Despite the shortage of qualified and willing talent, wars in the Middle East and parts of Africa have placed demands on the military like never before, threatening morale, discipline and effectiveness. Examples include multiple suboptimal policy changes such the provision of waivers to enlist high school dropouts, felons and others normally not qualified; increasing soldiers’ deployments from 12 to 15 months; and “stop loss” orders that froze discharges and kept families apart for longer periods.
So what can be done? Will Congress bring back the draft? Highly unlikely, and unlikely to work even if it did. The Department of Defense estimates that 71 percent of the roughly 34 million 17- to 24-year-olds in the United States today would fail to qualify based on the current enlistment criteria because of physical or mental health issues, low education scores, or negative background checks. Among those who are qualified, many young people choose not to join or feel no obligation to serve in uniform. This has to change, and AMVETS has made it its mission to do so, starting with outreach to primary, middle, and high school students through the AMVETS Americanism program.
Inspiring a sense of patriotism in American children of all ages and walks of life is the best recruiting strategy for our future military and national defense.

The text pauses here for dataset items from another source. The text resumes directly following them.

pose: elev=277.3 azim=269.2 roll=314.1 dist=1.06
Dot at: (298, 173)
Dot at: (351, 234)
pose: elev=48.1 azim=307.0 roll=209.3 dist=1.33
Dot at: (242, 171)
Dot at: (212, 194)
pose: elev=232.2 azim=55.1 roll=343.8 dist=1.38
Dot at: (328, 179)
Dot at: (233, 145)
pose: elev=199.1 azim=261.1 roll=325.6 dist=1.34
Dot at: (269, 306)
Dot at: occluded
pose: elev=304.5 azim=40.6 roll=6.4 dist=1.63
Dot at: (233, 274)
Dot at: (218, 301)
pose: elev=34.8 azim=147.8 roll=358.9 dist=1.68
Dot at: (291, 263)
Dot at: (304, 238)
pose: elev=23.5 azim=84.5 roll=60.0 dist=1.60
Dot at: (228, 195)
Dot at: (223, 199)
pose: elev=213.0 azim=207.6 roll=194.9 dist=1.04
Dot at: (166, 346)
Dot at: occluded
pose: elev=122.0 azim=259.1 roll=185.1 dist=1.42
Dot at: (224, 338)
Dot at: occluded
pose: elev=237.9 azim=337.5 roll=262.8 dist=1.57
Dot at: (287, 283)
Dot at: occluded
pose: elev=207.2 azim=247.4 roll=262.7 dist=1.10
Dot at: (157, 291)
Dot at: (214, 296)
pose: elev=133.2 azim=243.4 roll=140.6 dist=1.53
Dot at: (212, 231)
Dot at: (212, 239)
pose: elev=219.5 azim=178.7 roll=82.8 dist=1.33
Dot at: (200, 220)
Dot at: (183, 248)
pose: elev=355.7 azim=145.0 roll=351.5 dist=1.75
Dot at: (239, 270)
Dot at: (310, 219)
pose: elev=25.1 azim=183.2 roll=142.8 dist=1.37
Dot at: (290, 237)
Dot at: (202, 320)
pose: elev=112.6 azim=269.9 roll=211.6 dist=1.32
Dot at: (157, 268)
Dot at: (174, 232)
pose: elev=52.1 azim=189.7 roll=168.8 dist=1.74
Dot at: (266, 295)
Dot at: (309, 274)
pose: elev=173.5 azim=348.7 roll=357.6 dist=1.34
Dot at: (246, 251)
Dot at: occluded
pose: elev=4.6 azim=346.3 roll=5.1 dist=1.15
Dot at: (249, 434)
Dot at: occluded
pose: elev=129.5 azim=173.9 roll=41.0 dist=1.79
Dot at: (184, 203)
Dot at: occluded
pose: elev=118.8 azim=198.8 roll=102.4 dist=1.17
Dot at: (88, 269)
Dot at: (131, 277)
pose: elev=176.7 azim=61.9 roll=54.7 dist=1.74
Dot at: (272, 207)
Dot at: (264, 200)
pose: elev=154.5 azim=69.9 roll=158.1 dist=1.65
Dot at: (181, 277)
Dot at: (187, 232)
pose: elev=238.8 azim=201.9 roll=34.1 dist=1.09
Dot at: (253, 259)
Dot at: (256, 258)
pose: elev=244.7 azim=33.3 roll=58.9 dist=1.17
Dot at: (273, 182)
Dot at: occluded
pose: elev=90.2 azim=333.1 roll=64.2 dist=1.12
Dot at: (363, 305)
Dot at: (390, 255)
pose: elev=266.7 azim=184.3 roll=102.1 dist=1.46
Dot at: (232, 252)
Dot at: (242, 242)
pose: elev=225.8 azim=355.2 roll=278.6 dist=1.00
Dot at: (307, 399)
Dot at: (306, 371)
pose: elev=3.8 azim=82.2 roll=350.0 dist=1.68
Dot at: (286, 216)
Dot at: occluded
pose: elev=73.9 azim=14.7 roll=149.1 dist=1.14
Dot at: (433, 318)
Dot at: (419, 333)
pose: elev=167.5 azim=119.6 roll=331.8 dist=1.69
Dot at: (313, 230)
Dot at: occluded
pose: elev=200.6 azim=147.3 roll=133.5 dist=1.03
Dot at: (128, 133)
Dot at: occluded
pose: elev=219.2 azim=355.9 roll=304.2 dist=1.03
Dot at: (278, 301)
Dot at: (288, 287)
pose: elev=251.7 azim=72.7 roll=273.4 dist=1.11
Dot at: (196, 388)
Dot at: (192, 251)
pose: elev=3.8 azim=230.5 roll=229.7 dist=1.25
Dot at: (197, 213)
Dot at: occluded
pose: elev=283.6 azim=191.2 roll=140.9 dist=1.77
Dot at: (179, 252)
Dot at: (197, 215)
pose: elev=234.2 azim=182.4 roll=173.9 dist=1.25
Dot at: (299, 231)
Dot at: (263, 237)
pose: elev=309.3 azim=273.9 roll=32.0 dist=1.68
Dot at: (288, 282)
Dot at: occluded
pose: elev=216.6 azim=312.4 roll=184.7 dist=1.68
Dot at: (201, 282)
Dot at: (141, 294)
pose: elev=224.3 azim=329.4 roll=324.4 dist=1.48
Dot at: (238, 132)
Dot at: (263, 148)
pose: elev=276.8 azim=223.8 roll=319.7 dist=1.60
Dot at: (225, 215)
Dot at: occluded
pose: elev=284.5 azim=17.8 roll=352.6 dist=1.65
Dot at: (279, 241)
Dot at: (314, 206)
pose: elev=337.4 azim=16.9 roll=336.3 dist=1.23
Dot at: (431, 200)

What is the AMVETS Americanism Program?
The AMVETS Americanism Program is a patriotic program the organization offers schools and youth organizations as a resource for teaching children in kindergarten through 12th grade about their American heritage, civics and citizenship. The program includes flag drawing, poster and essay contests that are grade specific and age appropriate.
Who is eligible?
All school age children, K-12. They may attend public, private, parochial schools or may be home schooled. Participants may also come through any youth group such as Scouting or from Church Sunday schools. Students in kindergarten–1st grade can enter the Flag Drawing contest. Students in 2nd–5th grades can enter the Poster contest. Students in 6th–12th grades can enter the Essay Writing contest
How does a child or young adult participate?
Teachers or youth group leaders hopefully will take the initiative to involve their students. The program addresses learning standards in civics and presents excellent topics for writing and art assignments, which teachers can incorporate into their classes.Teachers may also contact a local AMVETS post or department to invite veterans to visit their classes. Students whose teachers or schools are not participating in the program can still enter the contest specific to their grade as a take-home or after-school project. Parents may contact a local AMVETS post or department, on behalf of their children, to submit entries or contact the AMVETS National Programs Department at 301-683-4031.
How do I enter?
Entry forms (PDF files) with contest rules, including the “themes” can be downloaded by clicking on the link below:
Americanism Contest Packet – PDF file (1.23 MB)
The 2018-2019 Americanism theme is “Why should you say ‘Thank you’ to a Veteran?”
Our future themes are:
2019-2020: “What does freedom mean to me?”
2020-2021: “What do I think of when I see the American flag?”
2021-2022: “Why should we honor and respect our Veterans?”